Un autre texte est venu s’ajouter à ce décret, apportant confirmation que les limitations contenues dans le décret ne peuvent être transgressées. Ce texte peut être considéré comme une sorte de modus vivendi liant tous ses signataires à l’égard des électeurs. Il s’agit de la Déclaration sur le processus de transition, signée le 15 septembre 2011, par les plus hauts représentants de onze des douze partis politiques membres de l’Instance de sauvegarde des objectifs de la révolution, de la réforme politique et de la transition démocratique D-L n° 6 du 18 février 2011 portant création d’une Instance supérieure pour la réalisation des objectifs de la révolution, de la réforme politique et de la transition démocratique[9] qui avait élaboré et proposé au gouvernement provisoire tous les textes encadrant le processus électoral. Dans la déclaration, les signataires s’engagent à ce que « la durée du mandat de l’Assemblée Constituante n’excède pas une année au maximum afin que le pays puisse se consacrer aux questions fondamentales impérieuses, notamment, aux niveaux social et économique ». 
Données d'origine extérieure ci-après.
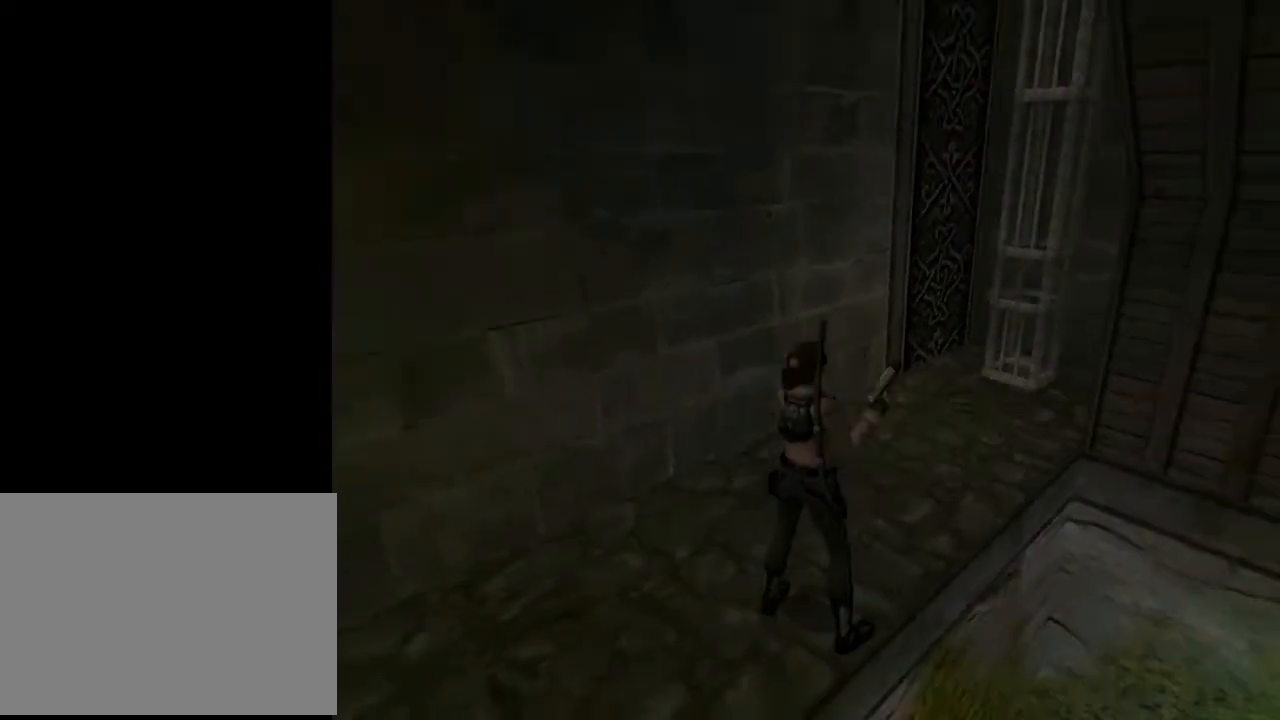
{"buttons": [], "left_stick": "center", "right_stick": "center", "events": [[100, "DPAD_RIGHT", "up"], [100, "TRIANGLE", "up"]]}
Pour justifier le non respect du délai d’une année deux arguments ont été avancés :
-          On a soutenu que l’ANC n’est pas tenue par de telles limitations de la nature et de la durée de son mandat car elle est souveraine (« maîtresse d’elle-même »). En réponse, il faut préciser que si l’ANC est effectivement souveraine, elle ne détient, et contrairement à ce qu’on veut bien faire croire aux citoyens, qu’un pouvoir constituant dérivé. Le pouvoir constituant originaire est toujours l’apanage du peuple. Pour paraphraser une affirmation célèbre du Conseil constitutionnel français, «  l’ANC n’est souveraine que dans le respect de la volonté populaire ». Les constituants eux-mêmes reconnaissent que le dernier mot appartient au peuple lorsqu’ils prévoient la possibilité de soumettre le projet de constitution à référendum en cas d’absence de majorité qualifiée au second tour du vote de l’ANC. Ainsi, étant un pouvoir constituant dérivé, l’ANC est nécessairement limitée quant à son objet et quant à sa durée.
-          On a soutenu également que la « loi constitutive » dite « petite constitution » du 16 décembre 2011[10] n’a prévu aucun délai et qu’elle aurait abrogé tous les textes qui lui sont antérieurs dont notamment le décret  N° 2011-1086 du 03/08/2011portant convocation du corps électoral pour l’élection de l’Assemblée nationale constituante. L’argument est on ne peut plus fallacieux car si le décret en question a été abrogé c’est l’existence même de l’ANC qui se trouve remise en cause !!!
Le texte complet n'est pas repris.